Task instructions:
Exactly the lines from the line containing "1 | Crossplate-Hydro |" through the last line of the entries below should appear in the answer, reproduced verbatim.

Collected data:
----------

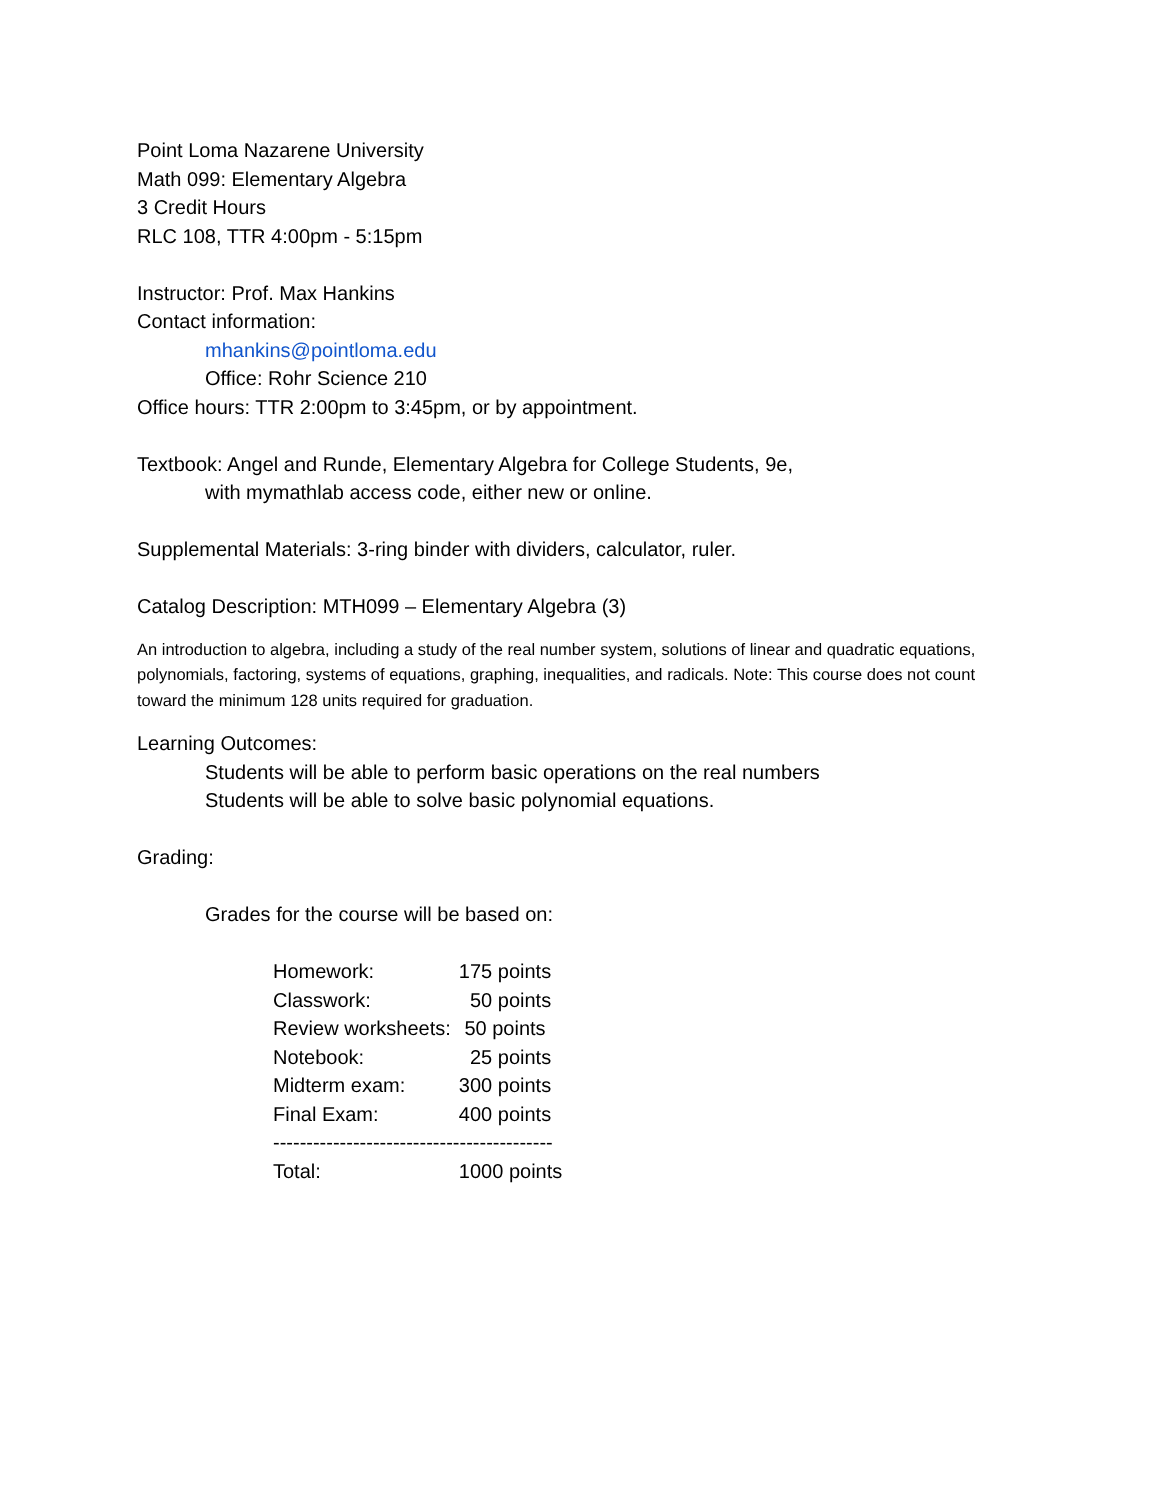Point Loma Nazarene University
Math 099: Elementary Algebra
3 Credit Hours
RLC 108, TTR 4:00pm - 5:15pm
Instructor: Prof. Max Hankins
Contact information:
mhankins@pointloma.edu
Office: Rohr Science 210
Office hours: TTR 2:00pm to 3:45pm, or by appointment.
Textbook: Angel and Runde, Elementary Algebra for College Students, 9e,
with mymathlab access code, either new or online.
Supplemental Materials: 3-ring binder with dividers, calculator, ruler.
Catalog Description: MTH099 – Elementary Algebra (3)
An introduction to algebra, including a study of the real number system, solutions of linear and quadratic equations, polynomials, factoring, systems of equations, graphing, inequalities, and radicals. Note: This course does not count toward the minimum 128 units required for graduation.
Learning Outcomes:
Students will be able to perform basic operations on the real numbers
Students will be able to solve basic polynomial equations.
Grading:
Grades for the course will be based on:
| Homework: | 175 points |
| Classwork: | 50 points |
| Review worksheets: | 50 points |
| Notebook: | 25 points |
| Midterm exam: | 300 points |
| Final Exam: | 400 points |
| ------------------------------------------ | |
| Total: | 1000 points |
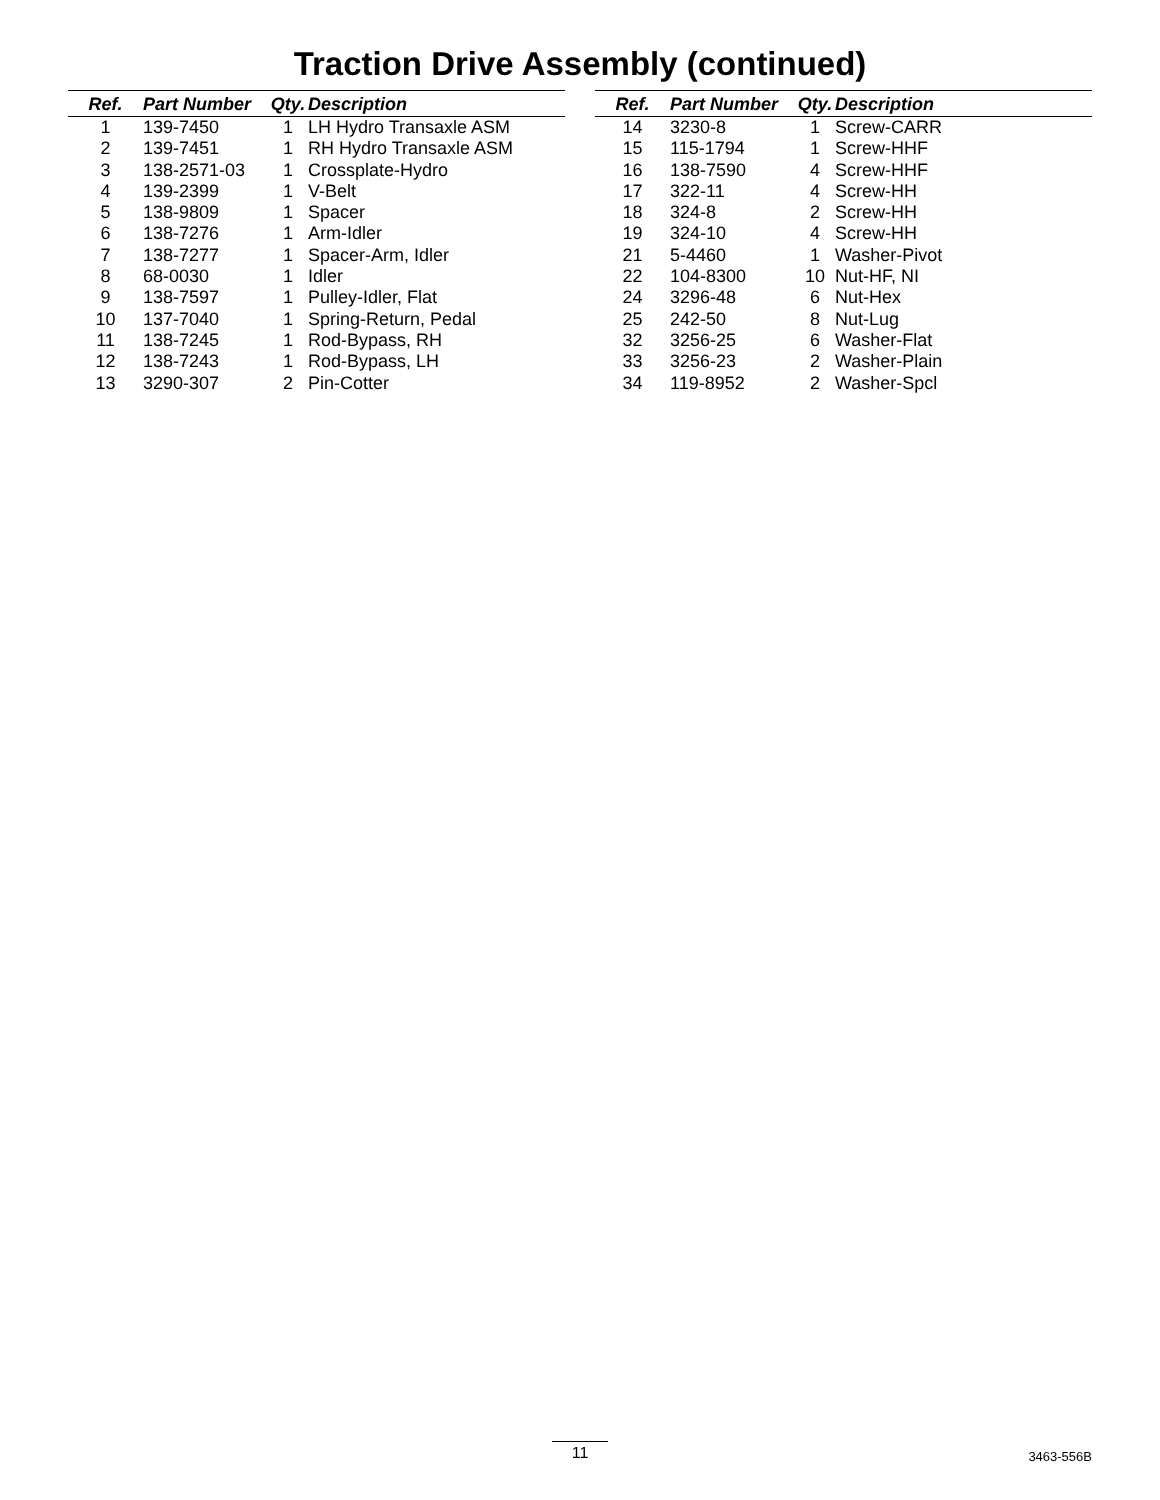Traction Drive Assembly (continued)
| Ref. | Part Number | Qty. | Description |
| --- | --- | --- | --- |
| 1 | 139-7450 | 1 | LH Hydro Transaxle ASM |
| 2 | 139-7451 | 1 | RH Hydro Transaxle ASM |
| 3 | 138-2571-03 | 1 | Crossplate-Hydro |
| 4 | 139-2399 | 1 | V-Belt |
| 5 | 138-9809 | 1 | Spacer |
| 6 | 138-7276 | 1 | Arm-Idler |
| 7 | 138-7277 | 1 | Spacer-Arm, Idler |
| 8 | 68-0030 | 1 | Idler |
| 9 | 138-7597 | 1 | Pulley-Idler, Flat |
| 10 | 137-7040 | 1 | Spring-Return, Pedal |
| 11 | 138-7245 | 1 | Rod-Bypass, RH |
| 12 | 138-7243 | 1 | Rod-Bypass, LH |
| 13 | 3290-307 | 2 | Pin-Cotter |
| Ref. | Part Number | Qty. | Description |
| --- | --- | --- | --- |
| 14 | 3230-8 | 1 | Screw-CARR |
| 15 | 115-1794 | 1 | Screw-HHF |
| 16 | 138-7590 | 4 | Screw-HHF |
| 17 | 322-11 | 4 | Screw-HH |
| 18 | 324-8 | 2 | Screw-HH |
| 19 | 324-10 | 4 | Screw-HH |
| 21 | 5-4460 | 1 | Washer-Pivot |
| 22 | 104-8300 | 10 | Nut-HF, NI |
| 24 | 3296-48 | 6 | Nut-Hex |
| 25 | 242-50 | 8 | Nut-Lug |
| 32 | 3256-25 | 6 | Washer-Flat |
| 33 | 3256-23 | 2 | Washer-Plain |
| 34 | 119-8952 | 2 | Washer-Spcl |
11 3463-556B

----------

Solved problem:
| 3 | 138-2571-03 | 1 | Crossplate-Hydro |
| 4 | 139-2399 | 1 | V-Belt |
| 5 | 138-9809 | 1 | Spacer |
| 6 | 138-7276 | 1 | Arm-Idler |
| 7 | 138-7277 | 1 | Spacer-Arm, Idler |
| 8 | 68-0030 | 1 | Idler |
| 9 | 138-7597 | 1 | Pulley-Idler, Flat |
| 10 | 137-7040 | 1 | Spring-Return, Pedal |
| 11 | 138-7245 | 1 | Rod-Bypass, RH |
| 12 | 138-7243 | 1 | Rod-Bypass, LH |
| 13 | 3290-307 | 2 | Pin-Cotter |
| Ref. | Part Number | Qty. | Description |
| --- | --- | --- | --- |
| 14 | 3230-8 | 1 | Screw-CARR |
| 15 | 115-1794 | 1 | Screw-HHF |
| 16 | 138-7590 | 4 | Screw-HHF |
| 17 | 322-11 | 4 | Screw-HH |
| 18 | 324-8 | 2 | Screw-HH |
| 19 | 324-10 | 4 | Screw-HH |
| 21 | 5-4460 | 1 | Washer-Pivot |
| 22 | 104-8300 | 10 | Nut-HF, NI |
| 24 | 3296-48 | 6 | Nut-Hex |
| 25 | 242-50 | 8 | Nut-Lug |
| 32 | 3256-25 | 6 | Washer-Flat |
| 33 | 3256-23 | 2 | Washer-Plain |
| 34 | 119-8952 | 2 | Washer-Spcl |
11 3463-556B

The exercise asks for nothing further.